The CAP theorem
Before stating the CAP theorem, let's try to understand consistency, availability, and partition tolerance using a real-world problem.
As a married person, I know how pathetic a person's life can become if they forget important dates like the birthday and anniversary of their spouse (in most cases, the husband is the culprit, but that is a separate discussion). One of my friends, let's call him Kaushik, saw an opportunity in this and opened up a start-up, HappySpouse.com, to address this issue. During a typical business day, Kaushik (K) and his customer (C) would have the following conversation:
K: Hello from HappySpouse.com. How may I help you?

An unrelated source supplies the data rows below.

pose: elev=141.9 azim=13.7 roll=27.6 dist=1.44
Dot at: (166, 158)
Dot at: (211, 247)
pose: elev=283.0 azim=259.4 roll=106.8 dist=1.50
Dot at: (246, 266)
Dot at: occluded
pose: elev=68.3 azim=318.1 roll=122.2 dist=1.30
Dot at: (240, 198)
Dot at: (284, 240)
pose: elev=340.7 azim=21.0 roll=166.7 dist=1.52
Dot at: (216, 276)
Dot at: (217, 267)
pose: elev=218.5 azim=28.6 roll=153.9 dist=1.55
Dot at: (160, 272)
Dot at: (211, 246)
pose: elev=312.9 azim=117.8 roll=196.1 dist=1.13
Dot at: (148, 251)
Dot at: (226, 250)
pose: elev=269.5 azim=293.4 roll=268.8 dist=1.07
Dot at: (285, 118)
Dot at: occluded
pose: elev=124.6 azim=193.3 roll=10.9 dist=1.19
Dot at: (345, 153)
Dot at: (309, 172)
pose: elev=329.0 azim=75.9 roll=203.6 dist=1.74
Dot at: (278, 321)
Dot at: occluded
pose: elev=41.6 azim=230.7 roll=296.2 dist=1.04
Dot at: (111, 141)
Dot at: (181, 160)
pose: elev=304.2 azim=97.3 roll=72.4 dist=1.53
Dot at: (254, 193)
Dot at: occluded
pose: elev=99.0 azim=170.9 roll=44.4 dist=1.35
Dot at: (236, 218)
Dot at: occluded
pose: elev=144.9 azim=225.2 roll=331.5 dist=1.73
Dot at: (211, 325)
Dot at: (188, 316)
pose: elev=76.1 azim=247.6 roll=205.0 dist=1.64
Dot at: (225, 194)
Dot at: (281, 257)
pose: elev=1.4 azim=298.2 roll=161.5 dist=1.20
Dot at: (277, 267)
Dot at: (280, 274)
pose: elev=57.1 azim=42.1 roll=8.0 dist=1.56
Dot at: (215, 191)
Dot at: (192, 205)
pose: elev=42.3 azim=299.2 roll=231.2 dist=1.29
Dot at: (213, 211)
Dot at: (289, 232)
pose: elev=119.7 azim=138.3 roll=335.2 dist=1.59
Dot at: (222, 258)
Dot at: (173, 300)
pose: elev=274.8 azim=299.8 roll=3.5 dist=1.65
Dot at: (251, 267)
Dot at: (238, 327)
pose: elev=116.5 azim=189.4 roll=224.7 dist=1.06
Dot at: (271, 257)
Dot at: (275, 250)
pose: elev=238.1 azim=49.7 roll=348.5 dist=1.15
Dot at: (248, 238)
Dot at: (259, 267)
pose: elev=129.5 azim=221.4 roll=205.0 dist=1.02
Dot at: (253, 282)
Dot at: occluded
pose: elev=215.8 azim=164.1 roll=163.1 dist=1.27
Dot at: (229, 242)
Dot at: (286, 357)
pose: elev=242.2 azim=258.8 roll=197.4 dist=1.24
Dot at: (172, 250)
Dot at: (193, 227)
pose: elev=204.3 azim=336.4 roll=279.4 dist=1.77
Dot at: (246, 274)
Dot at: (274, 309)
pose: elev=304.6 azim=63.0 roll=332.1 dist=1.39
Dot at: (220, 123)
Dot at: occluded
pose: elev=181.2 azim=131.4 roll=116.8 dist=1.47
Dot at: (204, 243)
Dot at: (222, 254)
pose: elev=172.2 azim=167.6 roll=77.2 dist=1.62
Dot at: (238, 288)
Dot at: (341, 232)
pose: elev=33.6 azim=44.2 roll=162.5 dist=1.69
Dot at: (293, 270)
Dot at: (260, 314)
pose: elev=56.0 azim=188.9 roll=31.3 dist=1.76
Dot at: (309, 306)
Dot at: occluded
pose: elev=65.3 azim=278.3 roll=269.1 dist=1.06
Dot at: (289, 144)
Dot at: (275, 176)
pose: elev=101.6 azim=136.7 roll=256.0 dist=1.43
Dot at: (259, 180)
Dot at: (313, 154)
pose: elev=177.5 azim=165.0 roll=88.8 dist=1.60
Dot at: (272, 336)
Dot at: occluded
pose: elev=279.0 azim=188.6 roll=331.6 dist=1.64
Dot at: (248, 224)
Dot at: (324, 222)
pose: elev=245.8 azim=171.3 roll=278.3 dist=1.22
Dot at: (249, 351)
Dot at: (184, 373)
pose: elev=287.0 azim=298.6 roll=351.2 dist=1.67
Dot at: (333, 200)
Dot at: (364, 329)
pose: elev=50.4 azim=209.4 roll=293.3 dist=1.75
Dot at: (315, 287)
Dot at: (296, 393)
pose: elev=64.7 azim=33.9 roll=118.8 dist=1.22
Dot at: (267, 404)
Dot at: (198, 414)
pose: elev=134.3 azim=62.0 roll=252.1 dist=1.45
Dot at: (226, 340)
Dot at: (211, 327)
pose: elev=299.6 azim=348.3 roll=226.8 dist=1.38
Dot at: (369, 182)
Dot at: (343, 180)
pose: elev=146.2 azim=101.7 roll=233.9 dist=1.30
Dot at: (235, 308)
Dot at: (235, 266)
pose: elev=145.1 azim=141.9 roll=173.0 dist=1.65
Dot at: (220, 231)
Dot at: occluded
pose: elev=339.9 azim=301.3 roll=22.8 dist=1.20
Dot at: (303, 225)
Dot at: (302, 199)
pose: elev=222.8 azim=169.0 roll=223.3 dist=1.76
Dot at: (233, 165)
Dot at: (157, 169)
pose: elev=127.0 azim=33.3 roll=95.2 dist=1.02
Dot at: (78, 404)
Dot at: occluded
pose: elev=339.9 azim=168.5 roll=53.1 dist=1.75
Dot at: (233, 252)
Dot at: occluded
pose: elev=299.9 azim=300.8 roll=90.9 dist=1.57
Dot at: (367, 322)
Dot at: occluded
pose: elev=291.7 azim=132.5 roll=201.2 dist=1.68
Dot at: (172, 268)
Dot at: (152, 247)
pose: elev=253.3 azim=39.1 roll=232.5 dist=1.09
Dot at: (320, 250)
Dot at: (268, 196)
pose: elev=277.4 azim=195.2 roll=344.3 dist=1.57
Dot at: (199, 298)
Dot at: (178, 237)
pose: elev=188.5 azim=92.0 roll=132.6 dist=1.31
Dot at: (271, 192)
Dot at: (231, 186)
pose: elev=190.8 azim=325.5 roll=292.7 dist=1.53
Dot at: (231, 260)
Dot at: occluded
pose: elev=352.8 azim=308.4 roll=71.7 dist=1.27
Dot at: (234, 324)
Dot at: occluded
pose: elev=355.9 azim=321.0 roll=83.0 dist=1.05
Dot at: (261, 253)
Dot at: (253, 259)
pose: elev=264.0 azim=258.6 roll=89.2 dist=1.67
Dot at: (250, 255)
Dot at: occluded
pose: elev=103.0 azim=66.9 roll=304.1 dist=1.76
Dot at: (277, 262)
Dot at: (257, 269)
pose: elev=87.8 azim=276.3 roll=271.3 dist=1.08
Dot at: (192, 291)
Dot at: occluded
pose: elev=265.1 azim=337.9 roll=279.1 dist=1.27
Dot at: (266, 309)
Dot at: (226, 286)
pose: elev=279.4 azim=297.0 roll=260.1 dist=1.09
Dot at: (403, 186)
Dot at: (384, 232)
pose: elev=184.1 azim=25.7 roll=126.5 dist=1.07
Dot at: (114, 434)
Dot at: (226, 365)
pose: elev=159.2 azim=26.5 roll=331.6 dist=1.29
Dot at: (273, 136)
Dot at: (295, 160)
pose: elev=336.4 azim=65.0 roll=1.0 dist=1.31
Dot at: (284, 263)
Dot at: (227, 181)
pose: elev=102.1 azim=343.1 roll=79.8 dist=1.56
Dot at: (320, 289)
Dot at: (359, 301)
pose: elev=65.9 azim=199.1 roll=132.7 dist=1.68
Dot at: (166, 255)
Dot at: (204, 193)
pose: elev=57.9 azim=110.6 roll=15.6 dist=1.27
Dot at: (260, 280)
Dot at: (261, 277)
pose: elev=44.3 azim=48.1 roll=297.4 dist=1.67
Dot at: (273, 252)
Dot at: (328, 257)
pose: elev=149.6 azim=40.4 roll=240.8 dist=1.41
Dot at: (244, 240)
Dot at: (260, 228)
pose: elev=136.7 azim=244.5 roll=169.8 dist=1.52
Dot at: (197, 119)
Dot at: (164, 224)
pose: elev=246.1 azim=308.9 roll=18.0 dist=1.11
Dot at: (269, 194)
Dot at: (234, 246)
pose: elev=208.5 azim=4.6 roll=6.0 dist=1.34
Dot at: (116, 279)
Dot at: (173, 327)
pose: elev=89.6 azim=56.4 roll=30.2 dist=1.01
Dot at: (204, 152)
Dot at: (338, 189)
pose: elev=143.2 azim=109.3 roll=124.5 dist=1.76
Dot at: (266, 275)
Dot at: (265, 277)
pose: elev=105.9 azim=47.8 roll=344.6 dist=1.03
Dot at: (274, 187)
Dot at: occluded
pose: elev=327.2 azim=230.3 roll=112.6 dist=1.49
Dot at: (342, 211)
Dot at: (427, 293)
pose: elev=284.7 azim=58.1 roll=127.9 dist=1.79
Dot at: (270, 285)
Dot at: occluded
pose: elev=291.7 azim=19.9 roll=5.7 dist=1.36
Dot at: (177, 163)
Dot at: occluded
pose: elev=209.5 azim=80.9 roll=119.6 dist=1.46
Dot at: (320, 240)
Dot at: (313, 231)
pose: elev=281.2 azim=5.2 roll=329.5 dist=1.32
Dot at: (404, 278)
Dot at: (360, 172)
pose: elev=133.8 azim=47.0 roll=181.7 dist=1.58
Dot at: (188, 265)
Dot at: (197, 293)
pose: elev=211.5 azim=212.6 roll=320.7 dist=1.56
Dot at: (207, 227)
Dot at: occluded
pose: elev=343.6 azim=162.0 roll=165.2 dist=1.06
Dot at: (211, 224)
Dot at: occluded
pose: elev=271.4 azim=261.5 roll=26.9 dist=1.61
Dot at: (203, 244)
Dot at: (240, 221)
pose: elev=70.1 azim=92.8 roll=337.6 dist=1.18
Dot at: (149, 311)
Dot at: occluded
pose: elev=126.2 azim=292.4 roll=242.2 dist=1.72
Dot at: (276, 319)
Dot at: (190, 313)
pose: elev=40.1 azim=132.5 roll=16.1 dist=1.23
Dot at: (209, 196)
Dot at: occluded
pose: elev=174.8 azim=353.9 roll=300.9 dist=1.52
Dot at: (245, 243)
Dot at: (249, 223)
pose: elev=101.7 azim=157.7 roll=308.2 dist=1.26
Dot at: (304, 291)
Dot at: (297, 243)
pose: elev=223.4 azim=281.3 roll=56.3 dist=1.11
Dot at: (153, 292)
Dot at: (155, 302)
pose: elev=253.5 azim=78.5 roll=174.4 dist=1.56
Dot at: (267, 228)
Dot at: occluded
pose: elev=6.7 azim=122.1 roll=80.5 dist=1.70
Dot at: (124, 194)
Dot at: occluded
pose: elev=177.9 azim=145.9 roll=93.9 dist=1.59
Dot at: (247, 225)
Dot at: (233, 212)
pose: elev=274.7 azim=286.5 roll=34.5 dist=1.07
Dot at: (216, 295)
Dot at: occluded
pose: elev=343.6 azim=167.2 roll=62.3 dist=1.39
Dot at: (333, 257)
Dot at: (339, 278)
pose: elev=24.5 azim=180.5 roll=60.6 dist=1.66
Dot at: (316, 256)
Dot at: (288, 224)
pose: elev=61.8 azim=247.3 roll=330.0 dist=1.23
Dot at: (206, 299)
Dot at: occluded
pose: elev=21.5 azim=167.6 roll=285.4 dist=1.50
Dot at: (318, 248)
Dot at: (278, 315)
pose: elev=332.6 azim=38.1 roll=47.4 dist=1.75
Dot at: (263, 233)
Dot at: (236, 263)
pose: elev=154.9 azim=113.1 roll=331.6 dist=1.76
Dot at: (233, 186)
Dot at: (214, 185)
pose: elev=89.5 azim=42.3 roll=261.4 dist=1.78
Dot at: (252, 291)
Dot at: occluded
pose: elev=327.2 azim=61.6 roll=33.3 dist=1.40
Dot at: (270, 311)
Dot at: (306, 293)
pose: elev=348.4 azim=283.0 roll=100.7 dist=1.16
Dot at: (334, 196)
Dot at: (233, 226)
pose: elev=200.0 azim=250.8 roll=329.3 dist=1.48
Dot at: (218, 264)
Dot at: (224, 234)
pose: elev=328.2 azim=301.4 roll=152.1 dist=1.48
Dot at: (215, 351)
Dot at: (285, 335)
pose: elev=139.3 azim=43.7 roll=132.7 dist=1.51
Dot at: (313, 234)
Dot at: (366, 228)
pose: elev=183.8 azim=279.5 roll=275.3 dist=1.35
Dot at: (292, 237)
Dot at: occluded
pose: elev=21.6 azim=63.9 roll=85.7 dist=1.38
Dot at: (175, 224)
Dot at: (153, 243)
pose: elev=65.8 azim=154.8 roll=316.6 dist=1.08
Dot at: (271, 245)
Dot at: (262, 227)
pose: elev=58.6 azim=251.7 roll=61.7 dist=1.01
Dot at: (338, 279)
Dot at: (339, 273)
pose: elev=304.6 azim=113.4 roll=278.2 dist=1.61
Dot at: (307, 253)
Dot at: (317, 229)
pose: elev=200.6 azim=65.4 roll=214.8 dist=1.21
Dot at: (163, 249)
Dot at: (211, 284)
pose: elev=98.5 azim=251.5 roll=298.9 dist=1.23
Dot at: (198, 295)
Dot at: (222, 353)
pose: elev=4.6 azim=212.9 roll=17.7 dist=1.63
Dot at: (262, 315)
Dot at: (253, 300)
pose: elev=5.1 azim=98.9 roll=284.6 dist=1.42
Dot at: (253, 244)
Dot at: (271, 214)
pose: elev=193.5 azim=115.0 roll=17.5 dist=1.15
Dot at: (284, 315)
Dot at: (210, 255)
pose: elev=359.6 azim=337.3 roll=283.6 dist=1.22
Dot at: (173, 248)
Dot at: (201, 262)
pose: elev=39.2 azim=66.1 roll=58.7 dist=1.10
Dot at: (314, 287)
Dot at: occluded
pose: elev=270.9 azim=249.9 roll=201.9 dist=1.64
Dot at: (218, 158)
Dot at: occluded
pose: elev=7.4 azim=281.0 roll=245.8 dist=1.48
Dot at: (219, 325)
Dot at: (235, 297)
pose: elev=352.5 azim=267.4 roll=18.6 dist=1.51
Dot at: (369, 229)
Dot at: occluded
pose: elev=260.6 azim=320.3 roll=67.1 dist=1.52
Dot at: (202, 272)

C: Hey, I want you to remember my wife's birthday.
K: Sure! When is it?
C: September 3.
K: (Writing it down on a page exclusive for C.) Stored. Call me any time to remind you of your spouse's birthday again!
C: Thank you!
K: No problem! Your credit card has been charged with $0.05.
Kaushik's idea was so simple, needed nothing but a notebook and phone, yet so effective that it rolled off like an avalanche. VC firms started pouring in funds. He also started getting hundreds of calls every day. That's where the problem started. Now, more and more of his customers had to wait in the queue to speak to him. Most of them even hung up, tired of the waiting tone. Besides, when he was sick for a day and could not come to work, he lost a whole day of business. Not to mention all those unsatisfied customers who wanted information on that day. So, Kaushik decided to scale up and bring in his wife to help him.
He started with a simple plan to solve his availability to customers:
- He and his wife both got an extension phone
- Customers still dialed the same number
- A PBX routed the customer calls to whoever was free at that moment
A few weeks went by smoothly. One fine morning, he got a call from one of his old customers, Joey (J):
J: Hello, am I speaking to Kaushik from HappySpouse.com?
K: Hi Joey, great you remembered us. What can I do for you?
J: Can you tell me when our anniversary was?
K: Sure. 1 sec, Joey (looking up in his notebook, there was no entry on Joey's page). Joey, I have only your spouse's birthday here.
J: Holy cow! I just called you guys yesterday! (Cuts the call!)
How did that happen? Was Joey lying? Kaushik thought about it for a second and the reason hit him! Yesterday, did Joey's call reach his wife? He goes to his wife's desk and checks her notebook. Sure enough, it's there. He tells this to his wife and she realizes the problem too. What a terrible flaw in this distributed setup! This setup was not consistent!
Now, they decided that whenever either of them got a call to note, they would update each other's notebook. In that way, they would both have the same up-to-date information. Even if one of them was offwork, the other would email the updates so that the person could come the next day and jot down the updates. That way, they would be both consistent and available.
However, fate has its own plans. Due to this hectic schedule, Kaushik himself forgot his wife's birthday. Now his wife was angry with him and would not share any updates, creating a partition. To patch things up, Kaushik had to make himself unavailable to clients and make up to his wife.
Let's look at the CAP theorem now. It states that when we are designing a distributed system, we cannot achieve all three of consistency, availability, and partition tolerance. We can pick only two of CAP and sacrifice the third, that is CA, AP, or CP, where:
- Consistency: Once a customer updates information with HappySpouse.com, they will always get the most up-to-date information when they call subsequently, no matter how quickly they call back
- Availability: HappySpouse.com will always be available for calls as long as any one of them (Kaushik or his wife) reports to work
- Partition tolerance: HappySpouse.com will work even if there is a communication gap/couple-fight between Kaushik and his wife!